Sur l’archipel du Vanuatu, pays du sud de l’océan Pacifique composé d’environ 83 îles situées en mer du Corail et faisant partie de la Mélanésie, il existe une musique unique au monde appelée jeux d’eau. Cinq ou six femmes se tiennent dans l’embouchure d’une rivière ou dans la mer, l’eau arrive au niveau de leurs hanches et avec leurs mains, leurs doigts, leurs poings ou leurs bras, elles frappent, caressent, battent, effleurent l’eau pour en faire de la musique. Leurs chants sont accompagnés par des sons produits par l’eau. Ces femmes font chanter les rivières.


VIDEO Extrait du film "Vanuatu Women's Water Music" (2019), produit par Further Arts et Wantok Musik et réalisé par Tim Cole. (le DVD peut être acheté sur le site de la Fondation Wantok Music)

Aujourd’hui ces jeux d’eau sont devenus une attraction touristique mais ne représentent pas vraiment toute la richesse de la musique du Vanuatu.

Le corps comme instrument de musique

Par exemple, on peut entendre des musiques pour danses, dont certaines appelées Sawagoro, où toute la rythmique vient simplement du corps humain que l’on frappe, claque, tape, frotte.

Danse coutumière au pied du volcan, sur l’île de Tanna. Au village d’Imayo, sur l’île de Tanna (Vanuatu),

des danses coutumières (kastom dance en bichlamar) ont lieu au pied du volcan Yasur,

en éruption continue depuis 800 ans. Photo Bob Tazar


Quid des instruments de musique alors ? Il en existe beaucoup, dont certains très rares comme l'arc musical… Il a été découvert pour la première fois en 1910, et plus récemment, le linguiste Alexandre François et l’ethnomusicologie Monika Stern en ont trouvé un autre, joué par un monsieur de 86 ans qui serait le dernier à pouvoir fabriquer et manipuler cet arc musical. On peut d'ailleurs retrouver tous les travaux de ces deux chercheurs dans un disque, Musiques du Vanuatu, au livret très riche et complet, sous le label Inédit.


Planche à percussions et poésie chantée

D’autres instruments ont évidemment survécu aux années comme la planche à percussion. Instrument de musique central dans beaucoup d’îles du Vanuatu notamment dans le nord. Encore une fois, on utilise la nature pour faire de la musique : ici c’est un trou dans la terre qui fait office de résonateur, on y pose dessus un grand morceau de bois que l’on va frapper à l’aide de petits bâtons.

§ TRAVAIL À FAIRE
[A] D'après le passage sur la musique du Vanuatu, en quelle année l'arc musical a-t-il été découvert pour la première fois ?
[B] Reprenez mot pour mot, s'il vous plaît, la partie du passage sur la musique du Vanuatu qui s'ouvre sur les mots contenant « Danse coutumière au » et se ferme sur « le label Inédit. ».

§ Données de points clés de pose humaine
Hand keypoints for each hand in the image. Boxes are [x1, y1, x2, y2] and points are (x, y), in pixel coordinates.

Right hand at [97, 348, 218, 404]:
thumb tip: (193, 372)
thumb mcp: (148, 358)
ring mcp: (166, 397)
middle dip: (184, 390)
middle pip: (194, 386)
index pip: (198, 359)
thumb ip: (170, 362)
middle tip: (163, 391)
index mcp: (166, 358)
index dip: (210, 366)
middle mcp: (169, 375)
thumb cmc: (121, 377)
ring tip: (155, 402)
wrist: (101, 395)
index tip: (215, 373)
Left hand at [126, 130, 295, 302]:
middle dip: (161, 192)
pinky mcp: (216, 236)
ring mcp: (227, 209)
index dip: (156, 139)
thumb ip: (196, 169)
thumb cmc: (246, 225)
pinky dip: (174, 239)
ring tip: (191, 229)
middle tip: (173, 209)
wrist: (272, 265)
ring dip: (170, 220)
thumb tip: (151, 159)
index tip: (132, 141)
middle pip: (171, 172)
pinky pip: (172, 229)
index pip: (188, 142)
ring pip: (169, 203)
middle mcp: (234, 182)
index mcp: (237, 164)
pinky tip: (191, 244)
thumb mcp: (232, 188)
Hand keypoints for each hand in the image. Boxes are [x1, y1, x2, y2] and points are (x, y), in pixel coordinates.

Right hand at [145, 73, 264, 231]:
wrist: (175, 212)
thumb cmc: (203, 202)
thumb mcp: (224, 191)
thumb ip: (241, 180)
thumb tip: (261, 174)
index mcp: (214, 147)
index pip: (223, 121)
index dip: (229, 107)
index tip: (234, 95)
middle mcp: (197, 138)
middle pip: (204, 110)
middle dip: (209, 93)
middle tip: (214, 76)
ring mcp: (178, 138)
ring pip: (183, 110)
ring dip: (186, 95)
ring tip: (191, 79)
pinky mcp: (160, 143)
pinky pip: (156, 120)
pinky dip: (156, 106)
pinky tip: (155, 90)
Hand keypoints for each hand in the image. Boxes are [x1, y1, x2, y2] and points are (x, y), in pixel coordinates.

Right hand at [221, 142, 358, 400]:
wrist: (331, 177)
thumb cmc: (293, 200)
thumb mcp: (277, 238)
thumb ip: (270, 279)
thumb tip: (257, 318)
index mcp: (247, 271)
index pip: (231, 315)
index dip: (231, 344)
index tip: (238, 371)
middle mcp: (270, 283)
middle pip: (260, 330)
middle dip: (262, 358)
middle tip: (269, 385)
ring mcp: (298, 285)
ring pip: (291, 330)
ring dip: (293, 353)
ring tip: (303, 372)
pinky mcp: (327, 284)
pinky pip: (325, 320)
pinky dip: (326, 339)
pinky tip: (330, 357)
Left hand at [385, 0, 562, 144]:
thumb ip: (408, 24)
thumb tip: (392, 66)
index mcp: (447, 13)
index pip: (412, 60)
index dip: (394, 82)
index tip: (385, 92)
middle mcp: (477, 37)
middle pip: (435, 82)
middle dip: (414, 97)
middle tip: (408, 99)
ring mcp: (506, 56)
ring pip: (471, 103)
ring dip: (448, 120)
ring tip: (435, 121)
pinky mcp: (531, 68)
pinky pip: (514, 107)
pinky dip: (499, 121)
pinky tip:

§ RÉPONSES PAR TÂCHE
[A] En 1910.

[B]
Danse coutumière au pied du volcan, sur l’île de Tanna. Au village d’Imayo, sur l’île de Tanna (Vanuatu),

des danses coutumières (kastom dance en bichlamar) ont lieu au pied du volcan Yasur,

en éruption continue depuis 800 ans. Photo Bob Tazar


Quid des instruments de musique alors ? Il en existe beaucoup, dont certains très rares comme l'arc musical… Il a été découvert pour la première fois en 1910, et plus récemment, le linguiste Alexandre François et l’ethnomusicologie Monika Stern en ont trouvé un autre, joué par un monsieur de 86 ans qui serait le dernier à pouvoir fabriquer et manipuler cet arc musical. On peut d'ailleurs retrouver tous les travaux de ces deux chercheurs dans un disque, Musiques du Vanuatu, au livret très riche et complet, sous le label Inédit.